Tuesday, April 28, 2015

Assignment 5 - Regression Analysis

Part I

Regression Analysis of Crime Rate and Free Lunches (fig. 1)
Crime rate is the dependent value and free lunches is the independent value. The null hypothesis is that there is not a linear relationship between free lunches and crime rate in the given areas. The alternative hypothesis is that there is a linear relationship between free lunches and crime rate in the given areas. We fail to reject the null hypothesis because there is a small relationship between free lunches and crime rate since the confidence value is under .05. The regression equation is y=1.685x+21.819. The percentage of persons getting a free lunch with a crime rate of 79.7 would be 34.35% according to this model. I am not very confident in this result due to the model's weak correlation and the r-squared value is low.

Part II

Introduction

For this next exercise we are to look at data from the UW system and find which variables best describe why students choose the school they do based on what county they are from. Some of the variables we will be looking at include number of people within the county that have some college, 2 years of college, college degree, graduate/professional degree, population, population 18-24, median household income. The focus will be on two specific schools that I picked, UW-Eau Claire and UW-Madison and focusing on the variables of percentage BS degree, median household income, and population normalized by distance from school. We will exclude any students that come from out-of-state in this analysis.

Methods

The first thing to do is to perform regression analysis on each of the three variables for both schools. For each regession analysis output we can tell if the variable is significant if the significant value is below .05. First I state the null and alternative hypotheses for both schools for each of the three variables.

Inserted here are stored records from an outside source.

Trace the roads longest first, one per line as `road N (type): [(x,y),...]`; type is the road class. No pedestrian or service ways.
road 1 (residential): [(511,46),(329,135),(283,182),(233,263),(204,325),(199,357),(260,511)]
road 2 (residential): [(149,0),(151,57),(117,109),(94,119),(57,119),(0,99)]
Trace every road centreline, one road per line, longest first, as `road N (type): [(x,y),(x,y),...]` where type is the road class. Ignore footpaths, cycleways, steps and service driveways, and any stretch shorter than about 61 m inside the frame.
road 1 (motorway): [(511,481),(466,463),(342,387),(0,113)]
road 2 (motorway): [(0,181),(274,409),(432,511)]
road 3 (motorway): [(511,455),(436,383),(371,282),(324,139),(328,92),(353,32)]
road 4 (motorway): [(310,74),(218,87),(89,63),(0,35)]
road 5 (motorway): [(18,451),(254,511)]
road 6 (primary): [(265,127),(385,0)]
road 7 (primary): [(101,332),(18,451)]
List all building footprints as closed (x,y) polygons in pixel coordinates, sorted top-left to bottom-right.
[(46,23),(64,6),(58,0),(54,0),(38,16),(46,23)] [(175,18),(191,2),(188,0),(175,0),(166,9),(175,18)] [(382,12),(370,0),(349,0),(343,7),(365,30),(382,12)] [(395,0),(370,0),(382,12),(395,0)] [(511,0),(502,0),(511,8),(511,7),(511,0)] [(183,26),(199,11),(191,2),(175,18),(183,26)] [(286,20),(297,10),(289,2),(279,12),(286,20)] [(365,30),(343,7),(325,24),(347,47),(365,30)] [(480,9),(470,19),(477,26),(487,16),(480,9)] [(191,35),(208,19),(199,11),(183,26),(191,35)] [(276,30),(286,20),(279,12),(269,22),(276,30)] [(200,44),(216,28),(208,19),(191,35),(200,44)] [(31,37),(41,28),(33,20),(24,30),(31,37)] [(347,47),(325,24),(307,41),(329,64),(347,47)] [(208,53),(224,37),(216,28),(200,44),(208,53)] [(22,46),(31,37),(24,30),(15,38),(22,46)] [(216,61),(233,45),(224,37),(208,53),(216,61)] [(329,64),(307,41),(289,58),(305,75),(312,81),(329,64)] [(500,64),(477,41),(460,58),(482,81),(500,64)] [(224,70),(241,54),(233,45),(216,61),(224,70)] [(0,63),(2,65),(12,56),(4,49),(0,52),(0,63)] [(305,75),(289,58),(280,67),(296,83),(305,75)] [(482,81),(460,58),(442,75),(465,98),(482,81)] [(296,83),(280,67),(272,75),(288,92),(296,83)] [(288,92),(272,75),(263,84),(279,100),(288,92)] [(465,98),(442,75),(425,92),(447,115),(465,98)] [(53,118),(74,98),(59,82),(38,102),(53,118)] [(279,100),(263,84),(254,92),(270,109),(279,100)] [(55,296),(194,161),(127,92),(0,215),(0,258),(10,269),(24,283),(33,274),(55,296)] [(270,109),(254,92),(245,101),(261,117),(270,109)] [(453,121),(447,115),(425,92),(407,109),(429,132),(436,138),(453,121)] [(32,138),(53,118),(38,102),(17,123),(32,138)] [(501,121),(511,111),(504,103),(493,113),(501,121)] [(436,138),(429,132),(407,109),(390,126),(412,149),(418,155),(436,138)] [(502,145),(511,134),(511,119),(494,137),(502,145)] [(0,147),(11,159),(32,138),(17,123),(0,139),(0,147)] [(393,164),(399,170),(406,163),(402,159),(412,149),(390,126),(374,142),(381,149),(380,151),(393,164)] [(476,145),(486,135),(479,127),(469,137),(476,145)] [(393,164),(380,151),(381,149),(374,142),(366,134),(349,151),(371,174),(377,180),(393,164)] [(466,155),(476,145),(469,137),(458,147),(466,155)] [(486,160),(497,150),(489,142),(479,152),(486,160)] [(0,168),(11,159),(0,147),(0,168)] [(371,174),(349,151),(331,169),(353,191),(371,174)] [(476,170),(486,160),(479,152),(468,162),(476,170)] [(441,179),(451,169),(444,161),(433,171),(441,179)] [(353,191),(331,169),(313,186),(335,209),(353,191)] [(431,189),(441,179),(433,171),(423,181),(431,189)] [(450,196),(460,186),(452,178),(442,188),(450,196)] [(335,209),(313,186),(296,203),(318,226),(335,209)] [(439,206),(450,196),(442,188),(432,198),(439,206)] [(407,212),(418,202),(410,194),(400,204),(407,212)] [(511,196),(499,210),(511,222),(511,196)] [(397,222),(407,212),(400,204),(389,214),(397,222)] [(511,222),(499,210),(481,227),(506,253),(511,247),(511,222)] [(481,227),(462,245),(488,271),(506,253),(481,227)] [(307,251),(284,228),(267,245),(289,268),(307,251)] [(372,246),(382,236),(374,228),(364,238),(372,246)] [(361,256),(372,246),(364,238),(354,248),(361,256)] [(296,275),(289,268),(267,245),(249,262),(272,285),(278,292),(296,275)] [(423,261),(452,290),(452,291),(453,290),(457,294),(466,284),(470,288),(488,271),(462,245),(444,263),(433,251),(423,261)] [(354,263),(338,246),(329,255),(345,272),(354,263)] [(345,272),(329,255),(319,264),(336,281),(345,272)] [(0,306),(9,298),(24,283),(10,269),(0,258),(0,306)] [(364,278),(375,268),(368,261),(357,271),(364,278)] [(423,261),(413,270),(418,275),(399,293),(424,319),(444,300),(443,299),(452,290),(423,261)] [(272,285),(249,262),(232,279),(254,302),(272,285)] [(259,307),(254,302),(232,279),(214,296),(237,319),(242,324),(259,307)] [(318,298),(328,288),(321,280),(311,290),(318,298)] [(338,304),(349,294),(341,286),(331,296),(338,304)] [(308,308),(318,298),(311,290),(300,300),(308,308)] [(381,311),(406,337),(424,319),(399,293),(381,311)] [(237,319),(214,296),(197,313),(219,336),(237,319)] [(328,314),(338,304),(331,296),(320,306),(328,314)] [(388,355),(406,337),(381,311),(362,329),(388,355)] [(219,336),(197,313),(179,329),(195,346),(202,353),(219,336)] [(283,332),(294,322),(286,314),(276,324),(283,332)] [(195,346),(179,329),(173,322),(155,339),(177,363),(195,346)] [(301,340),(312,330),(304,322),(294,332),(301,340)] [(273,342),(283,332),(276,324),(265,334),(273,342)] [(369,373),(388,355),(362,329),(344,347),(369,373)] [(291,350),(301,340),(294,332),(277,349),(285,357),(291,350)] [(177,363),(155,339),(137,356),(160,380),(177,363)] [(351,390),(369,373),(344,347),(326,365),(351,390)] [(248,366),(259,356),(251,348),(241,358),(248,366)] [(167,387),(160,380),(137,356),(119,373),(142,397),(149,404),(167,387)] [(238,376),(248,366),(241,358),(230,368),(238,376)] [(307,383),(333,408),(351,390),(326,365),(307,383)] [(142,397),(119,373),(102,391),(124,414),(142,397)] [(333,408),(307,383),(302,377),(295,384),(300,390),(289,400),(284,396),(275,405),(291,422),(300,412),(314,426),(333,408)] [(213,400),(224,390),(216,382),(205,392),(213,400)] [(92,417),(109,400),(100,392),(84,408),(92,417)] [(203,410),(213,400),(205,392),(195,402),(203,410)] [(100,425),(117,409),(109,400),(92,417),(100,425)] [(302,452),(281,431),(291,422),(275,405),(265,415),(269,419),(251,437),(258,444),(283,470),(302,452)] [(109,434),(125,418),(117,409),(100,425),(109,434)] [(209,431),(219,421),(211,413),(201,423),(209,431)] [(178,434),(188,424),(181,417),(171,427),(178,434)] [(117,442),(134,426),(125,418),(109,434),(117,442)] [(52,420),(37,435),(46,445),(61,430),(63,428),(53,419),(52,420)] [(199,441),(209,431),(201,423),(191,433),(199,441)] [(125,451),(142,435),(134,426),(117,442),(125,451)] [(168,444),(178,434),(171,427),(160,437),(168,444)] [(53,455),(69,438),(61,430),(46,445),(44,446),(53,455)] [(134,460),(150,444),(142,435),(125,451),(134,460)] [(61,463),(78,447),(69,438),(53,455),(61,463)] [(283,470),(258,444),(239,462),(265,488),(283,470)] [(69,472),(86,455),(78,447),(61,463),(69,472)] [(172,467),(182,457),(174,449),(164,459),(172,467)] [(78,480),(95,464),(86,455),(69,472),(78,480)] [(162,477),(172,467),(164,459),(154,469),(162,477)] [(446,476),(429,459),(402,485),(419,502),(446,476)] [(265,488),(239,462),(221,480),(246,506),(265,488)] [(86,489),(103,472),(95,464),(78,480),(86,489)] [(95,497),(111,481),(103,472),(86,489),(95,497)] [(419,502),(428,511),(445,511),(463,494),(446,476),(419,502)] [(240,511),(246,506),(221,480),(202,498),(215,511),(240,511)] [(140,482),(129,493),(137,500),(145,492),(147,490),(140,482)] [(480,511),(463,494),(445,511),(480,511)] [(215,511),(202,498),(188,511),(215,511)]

Eau Claire student attendance and Population normalized by distance for Eau Claire.
  • The null hypothesis is that there is no significant relationship between Eau Claire student attendance and Population normalized by distance for Eau Claire. The alternative hypothesis is that there is a significant relationship between Eau Claire student attendance and Population normalized by distance for Eau Claire.
Regression Analysis of Eau Claire student attendance and Population normalized by distance from Eau Claire which is showing that there is a significant relationship because of the low significance value of .000 which is under the critical value. (fig. 2)
We reject the null hypothesis for the variable of population normalized by distance from Eau Claire because the regression analysis shows a value below the critical value.

Eau Claire student attendance and percentage of BS degrees.
  • The null hypothesis is that there is no significant relationship between Eau Claire student attendance and percentage of BS degrees. The alternative hypothesis is that there is a significant relationship between Eau Claire student attendance and percentage of BS degrees.
Regression Analysis of Eau Claire student attendance and percentage of BS degrees which is showing that there is a significant relationship because of the low significance value of .003 which is under the critical value. (fig. 3)
We reject the null hypothesis for the variable of percentage of BS degrees because the regression analysis shows a value below the critical value.

Eau Claire student attendance and median household income.
  • The null hypothesis is that there is no significant relationship between Eau Claire student attendance and median household income. The alternative hypothesis is that there is a significant relationship between Eau Claire student attendance and median household income.
Regression Analysis of Eau Claire student attendance and median household income which is showing that there is no significant relationship due to the high significance value of 0.104 which is above the critical value. (fig. 4)
We fail to reject the null hypothesis for the variable of mean household income because the regression analysis shows a value above the critical value.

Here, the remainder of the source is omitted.